• 22 novembre 1918 : Fin du Soviet de Strasbourg ! L’asymptomatique - Claude Sémal
    https://www.asymptomatique.be/tous-les-22-novembre

    200 ans, jour pour jour, après la fin mouvementée de Barbe-Noire, une autre aventure émancipatrice prenait fin le 22 novembre 1918. Ce jour-là, Les troupes françaises mettent fin au Soviet de Strasbourg. Vous avez bien lu. Il y avait un Soviet à Strasbourg !
    Il ne vous aura pas échappé qu’en 1918, les relations entre la France et l’Allemagne étaient plutôt belliqueuses, et que l’armistice du 11 novembre qui met fin à la Première Guerre mondiale intervient au cœur d’un grand chaos.


    Le soviet de Strasbourg proclame la République (document Bibliothèque Université de Strasbourg / La Revue Alsacienne Illustrée)

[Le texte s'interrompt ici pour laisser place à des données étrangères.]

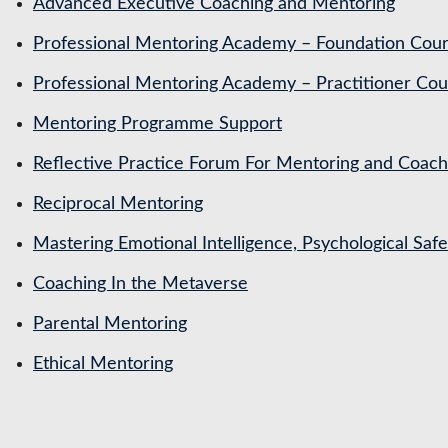
Advanced Executive Coaching and Mentoring
Professional Mentoring Academy – Foundation Cou
Professional Mentoring Academy – Practitioner Cou
Mentoring Programme Support
Reflective Practice Forum For Mentoring and Coa
Reciprocal Mentoring
Mastering Emotional Intelligence, Psychological Saf
Coaching In the Metaverse
Parental Mentoring
Ethical Mentoring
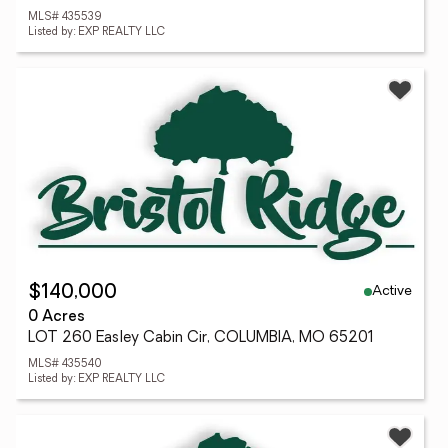
MLS# 435539
Listed by: EXP REALTY LLC
Active
$140,000
0 Acres
LOT 260 Easley Cabin Cir, COLUMBIA, MO 65201
MLS# 435540
Listed by: EXP REALTY LLC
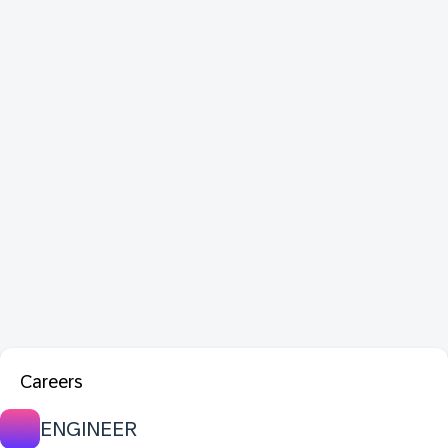
Careers
ENGINEER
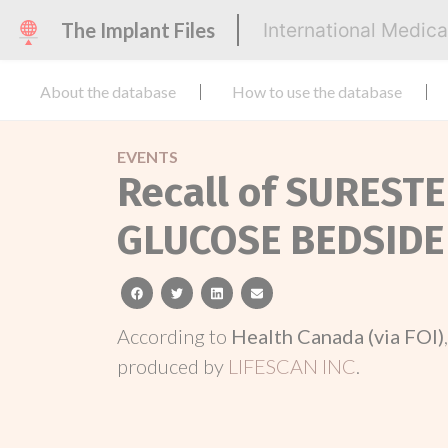
The Implant Files
International Medic
About the database
How to use the database
EVENTS
Recall of SUREST
GLUCOSE BEDSIDE
facebook
twitter
linkedin
email
According to
Health Canada (via FOI)
produced by
LIFESCAN INC
.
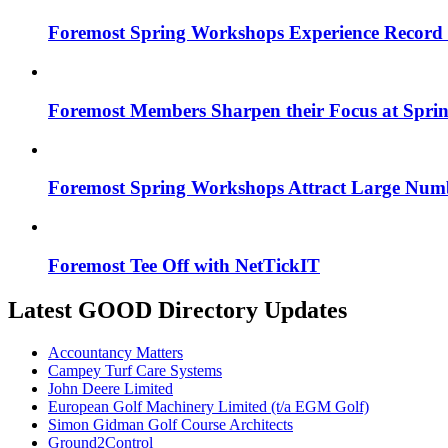
Foremost Spring Workshops Experience Record
Foremost Members Sharpen their Focus at Spri
Foremost Spring Workshops Attract Large Num
Foremost Tee Off with NetTickIT
Latest GOOD Directory Updates
Accountancy Matters
Campey Turf Care Systems
John Deere Limited
European Golf Machinery Limited (t/a EGM Golf)
Simon Gidman Golf Course Architects
Ground2Control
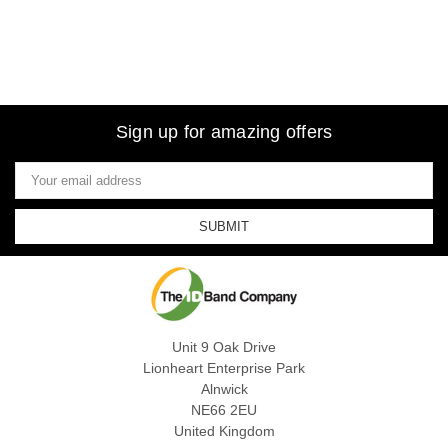
Sign up for amazing offers
Email
Address
Unit 9 Oak Drive
Lionheart Enterprise Park
Alnwick
NE66 2EU
United Kingdom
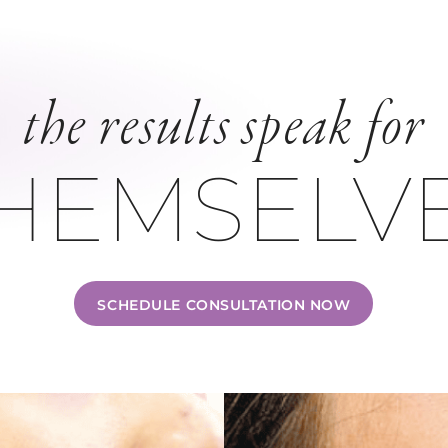
the results speak for
HEMSELV
SCHEDULE CONSULTATION NOW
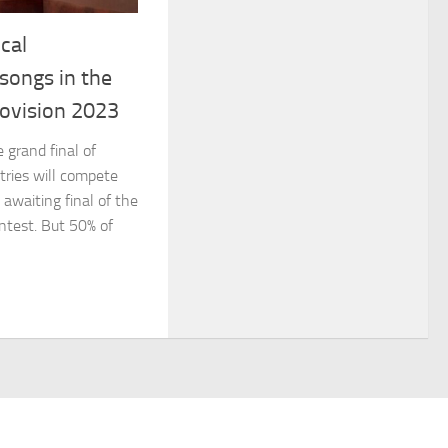
cal
songs in the
rovision 2023
 grand final of
tries will compete
 awaiting final of the
ntest. But 50% of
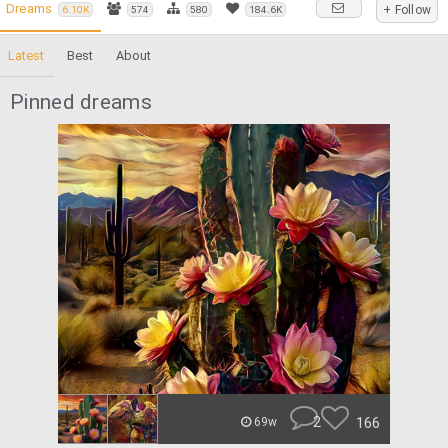
Dreams
+ Follow
6.10K
574
580
184.6K
Latest
Best
About
Pinned dreams
2
166
69w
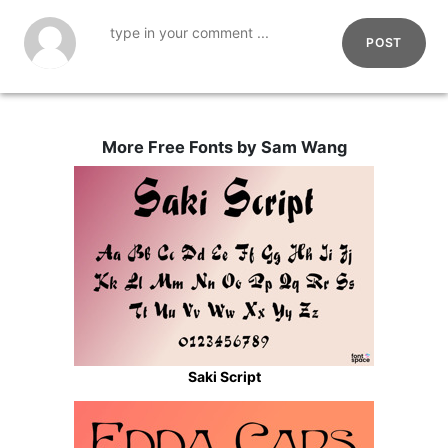
POST
More Free Fonts by Sam Wang
Saki Script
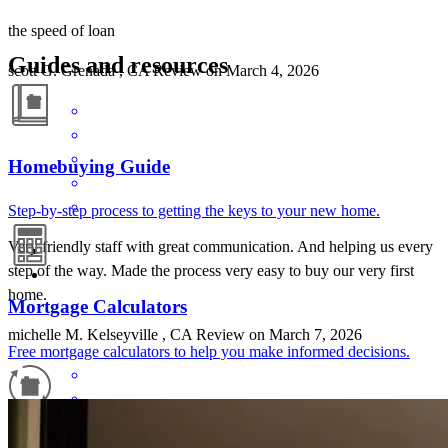
the speed of loan
Guides and resources
scott
G.
Grenada
,
CA
Review on
March 4, 2026
Homebuying Guide
Step-by-step process to getting the keys to your new home.
Very friendly staff with great communication. And helping us every
step of the way. Made the process very easy to buy our very first
home.
Mortgage Calculators
michelle
M.
Kelseyville
,
CA
Review on
March 7, 2026
Free mortgage calculators to help you make informed decisions.
Refinance Guide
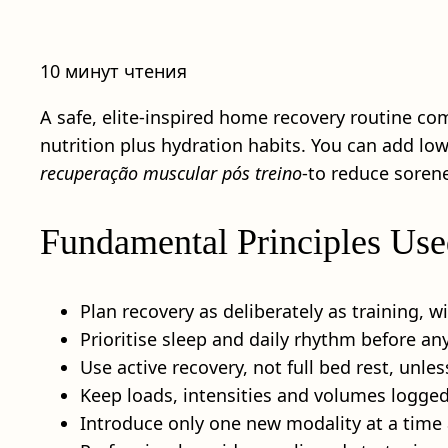
10 минут чтения
A safe, elite-inspired home recovery routine co
nutrition plus hydration habits. You can add lo
recuperação muscular pós treino
-to reduce sorene
Fundamental Principles Use
Plan recovery as deliberately as training, w
Prioritise sleep and daily rhythm before 
Use active recovery, not full bed rest, unless
Keep loads, intensities and volumes logge
Introduce only one new modality at a time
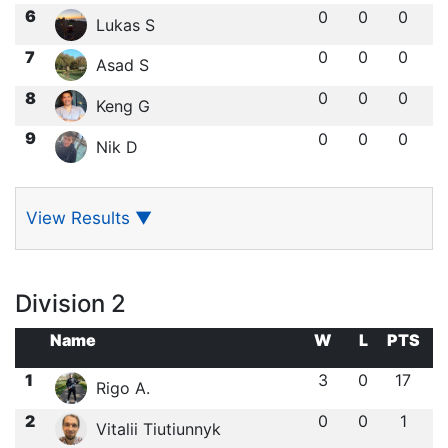
6
0
0
0
Lukas S
7
0
0
0
Asad S
8
0
0
0
Keng G
9
0
0
0
Nik D
View Results
▼
Division 2
Name
W
L
PTS
1
3
0
17
Rigo A.
2
0
0
1
Vitalii Tiutiunnyk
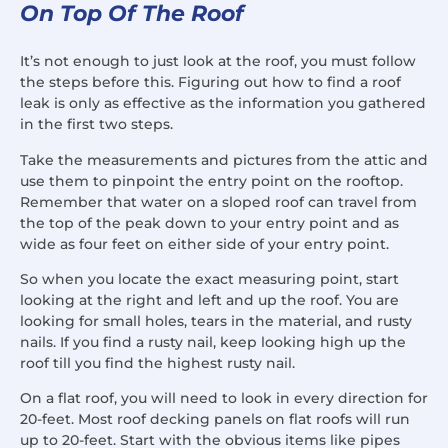
On Top Of The Roof
It’s not enough to just look at the roof, you must follow
the steps before this. Figuring out how to find a roof
leak is only as effective as the information you gathered
in the first two steps.
Take the measurements and pictures from the attic and
use them to pinpoint the entry point on the rooftop.
Remember that water on a sloped roof can travel from
the top of the peak down to your entry point and as
wide as four feet on either side of your entry point.
So when you locate the exact measuring point, start
looking at the right and left and up the roof. You are
looking for small holes, tears in the material, and rusty
nails. If you find a rusty nail, keep looking high up the
roof till you find the highest rusty nail.
On a flat roof, you will need to look in every direction for
20-feet. Most roof decking panels on flat roofs will run
up to 20-feet. Start with the obvious items like pipes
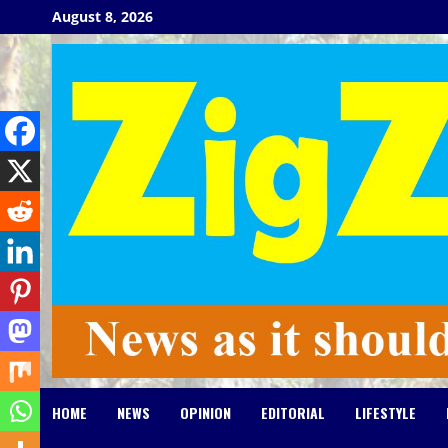
Skip
August 8, 2026
to
content
HOME
NEWS
OPINION
EDITORIAL
LIFESTYLE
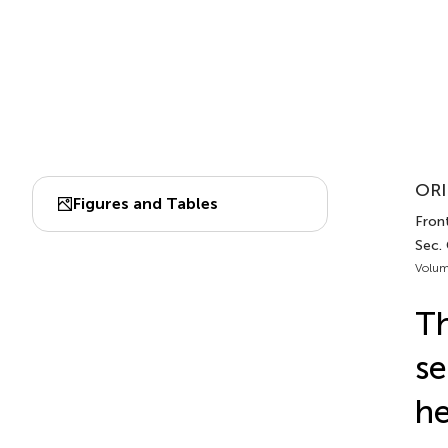
ORI
Figures and Tables
Front
Sec.
Volum
Th
se
he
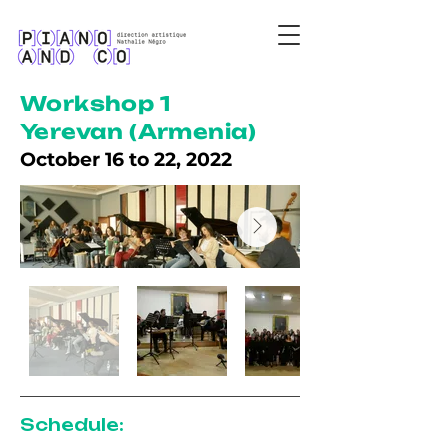
Workshop 1
Yerevan (Armenia)
October 16 to 22, 2022
Schedule:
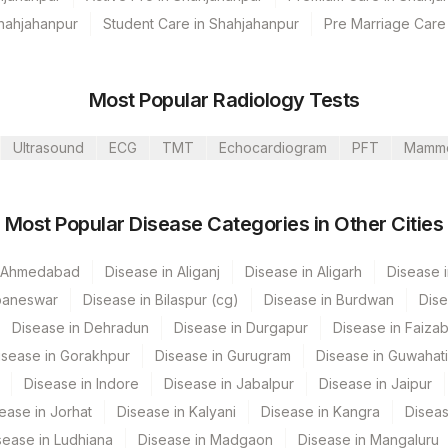
Shahjahanpur
Student Care in Shahjahanpur
Pre Marriage Care
Most Popular Radiology Tests
 GURGAON - REF LAB
Ultrasound
ECG
TMT
Echocardiogram
PFT
Mamm
Most Popular Disease Categories in Other Cities
n Ahmedabad
Disease in Aliganj
Disease in Aligarh
Disease i
CPT Code
Loinc Code
baneswar
Disease in Bilaspur (cg)
Disease in Burdwan
Dise
Disease in Dehradun
Disease in Durgapur
Disease in Faiza
0
isease in Gorakhpur
Disease in Gurugram
Disease in Guwahati
ESULT
0
Disease in Indore
Disease in Jabalpur
Disease in Jaipur
ease in Jorhat
Disease in Kalyani
Disease in Kangra
Diseas
sease in Ludhiana
Disease in Madgaon
Disease in Mangaluru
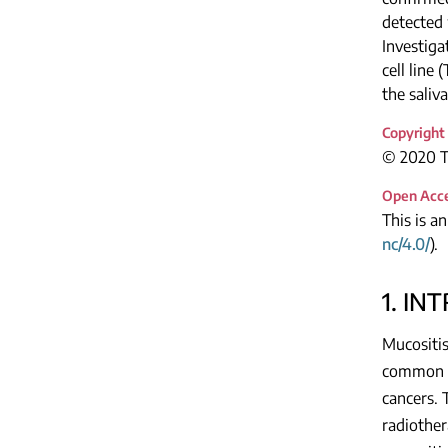
detected
Investiga
cell line
the saliv
Copyright
© 2020 Th
Open Acc
This is a
nc/4.0/
).
1. IN
Mucositis
common a
cancers. 
radiother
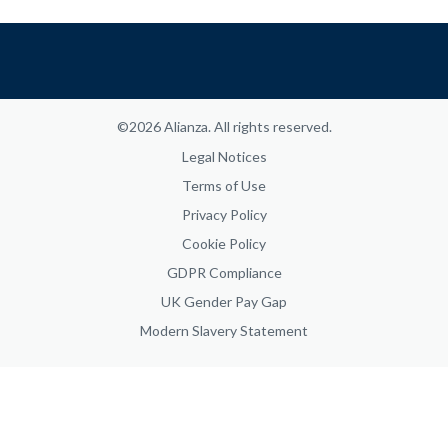
©2026 Alianza. All rights reserved.
Legal Notices
Terms of Use
Privacy Policy
Cookie Policy
GDPR Compliance
UK Gender Pay Gap
Modern Slavery Statement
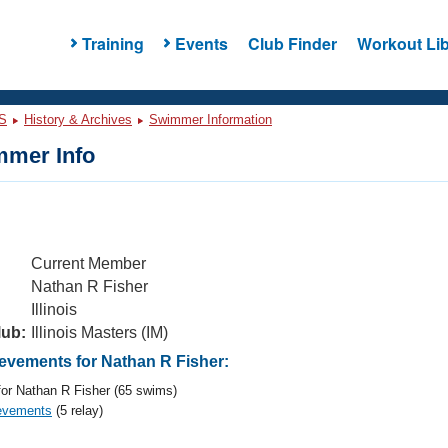
Training
Events
Club Finder
Workout Lib
S
History & Archives
Swimmer Information
mer Info
Current Member
Nathan R Fisher
Illinois
lub:
Illinois Masters (IM)
vements for Nathan R Fisher:
or Nathan R Fisher (65 swims)
evements
(5 relay)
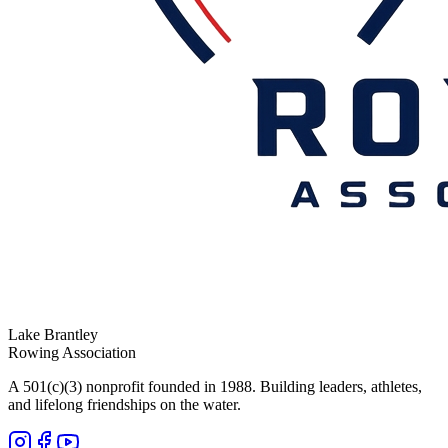
Lake Brantley
Rowing Association
A 501(c)(3) nonprofit founded in 1988. Building leaders, athletes,
and lifelong friendships on the water.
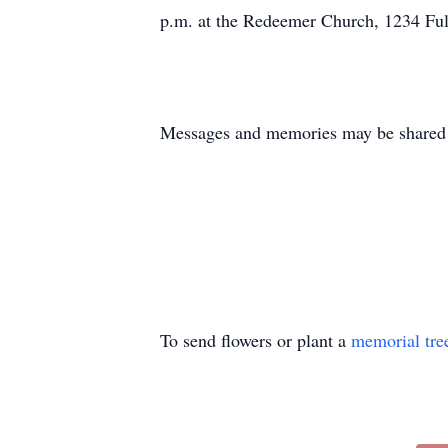
p.m. at the Redeemer Church, 1234 Fulk
Messages and memories may be shared 
To send flowers or plant a
memorial tre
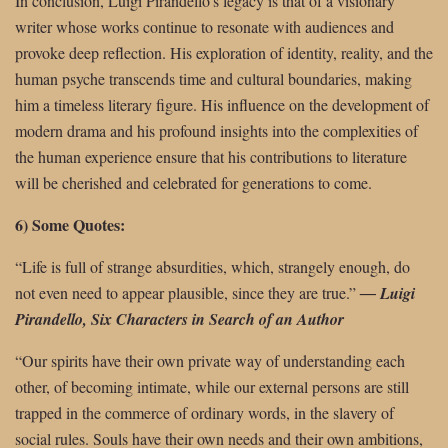
In conclusion, Luigi Pirandello’s legacy is that of a visionary
writer whose works continue to resonate with audiences and
provoke deep reflection. His exploration of identity, reality, and the
human psyche transcends time and cultural boundaries, making
him a timeless literary figure. His influence on the development of
modern drama and his profound insights into the complexities of
the human experience ensure that his contributions to literature
will be cherished and celebrated for generations to come.
6) Some Quotes:
“Life is full of strange absurdities, which, strangely enough, do
not even need to
appear plausible, since they are true.”
―
Luigi
Pirandello, Six Characters in Search of an Author
“Our spirits have their own private way of understanding each
other, of becoming intimate, while our external persons are still
trapped in the commerce of ordinary words, in the slavery of
social rules. Souls have their own needs and their own ambitions,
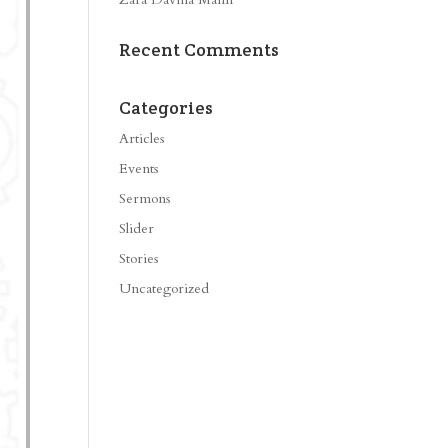
Recent Comments
Categories
Articles
Events
Sermons
Slider
Stories
Uncategorized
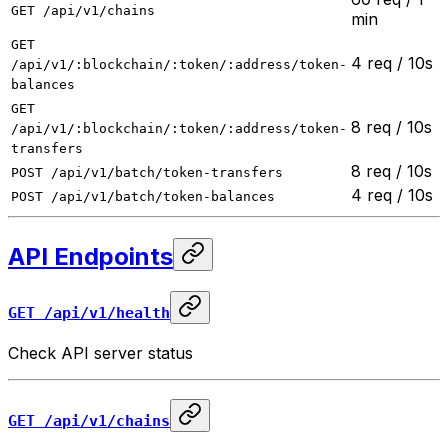
GET /api/v1/chains
min
GET
4 req / 10s
/api/v1/:blockchain/:token/:address/token-
balances
GET
8 req / 10s
/api/v1/:blockchain/:token/:address/token-
transfers
8 req / 10s
POST /api/v1/batch/token-transfers
4 req / 10s
POST /api/v1/batch/token-balances
API Endpoints
GET /api/v1/health
Check API server status
GET /api/v1/chains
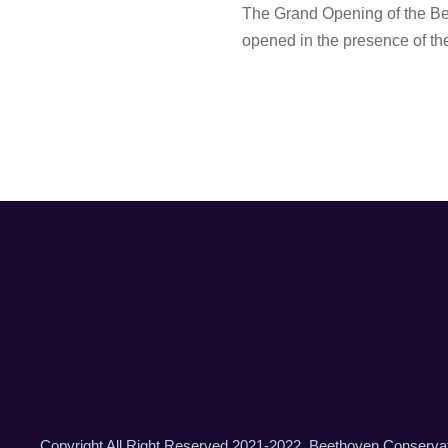
The Grand Opening of the Be
opened in the presence of the
Copyright All Right Reserved 2021-2022, Beethoven Conserva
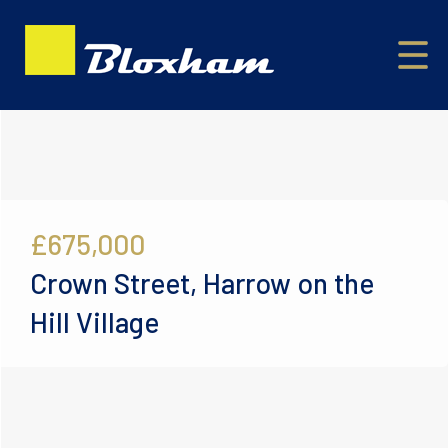
£675,000
Crown Street, Harrow on the
Hill Village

    Depuis janvier 1918, l’Allemagne connait des grèves insurrectionnelles, des mutineries, des tentatives révolutionnaires et d’éphémères Républiques des soviets rapidement réprimées. Avant la signature de l’armistice, les principales villes d’Alsace-Lorraine connaissent une agitation politique forte. Dans l’interstice entre « l’occupation allemande » et le « libération française », des Conseils d’ouvriers et de soldats (Soldaten und Arbeiterräte) sur le modèle des soviets russes se forment à Mulhouse, à Strasbourg, Colmar, Metz.

    Des soldats retirent leurs insignes aux officiers, et distribuent des vivres aux passants affamés. Le 13 novembre, le drapeau rouge flotte sur la cathédrale de Strasbourg. Une République des soviets est proclamée en Alsace-Lorraine, le 10 novembre. Les murs se couvrent d’affiches qui proclament : « nous n’avons rien de commun avec les États capitalistes, notre mot d’ordre est : ni Allemands ni Français ni neutres. Le drapeau rouge a triomphé. »


    Du 10 novembre au 22 novembre 1918 (date de l’entrée des troupes françaises dans la région), la République des soviets prendra des décrets pour la liberté de la presse, la levée de la censure sur le courrier, le droit de manifester, l’augmentation des salaires, l’amélioration des conditions de travail, et la libération des prisonniers politiques.


    Des commissions organisent la vie quotidienne : transports, finances, ravitaillement, démobilisation, justice…


    Panique dans la bourgeoisie allemande de Strasbourg qui appelle au secours les troupes françaises pour qu’elles mettent fin au soviet. Leur slogan : « Plutôt Français que rouges ! » Le 22 novembre, les troupes françaises entrent dans la ville. L’Alsace est « libérée ».

    Les autorités françaises, démantèleront toutes les avancées obtenues et le commandement militaire perdurera jusqu’à la signature du traité de Versailles en juin 1919, le temps d’opérer une épuration ethnique et politique rigoureuse.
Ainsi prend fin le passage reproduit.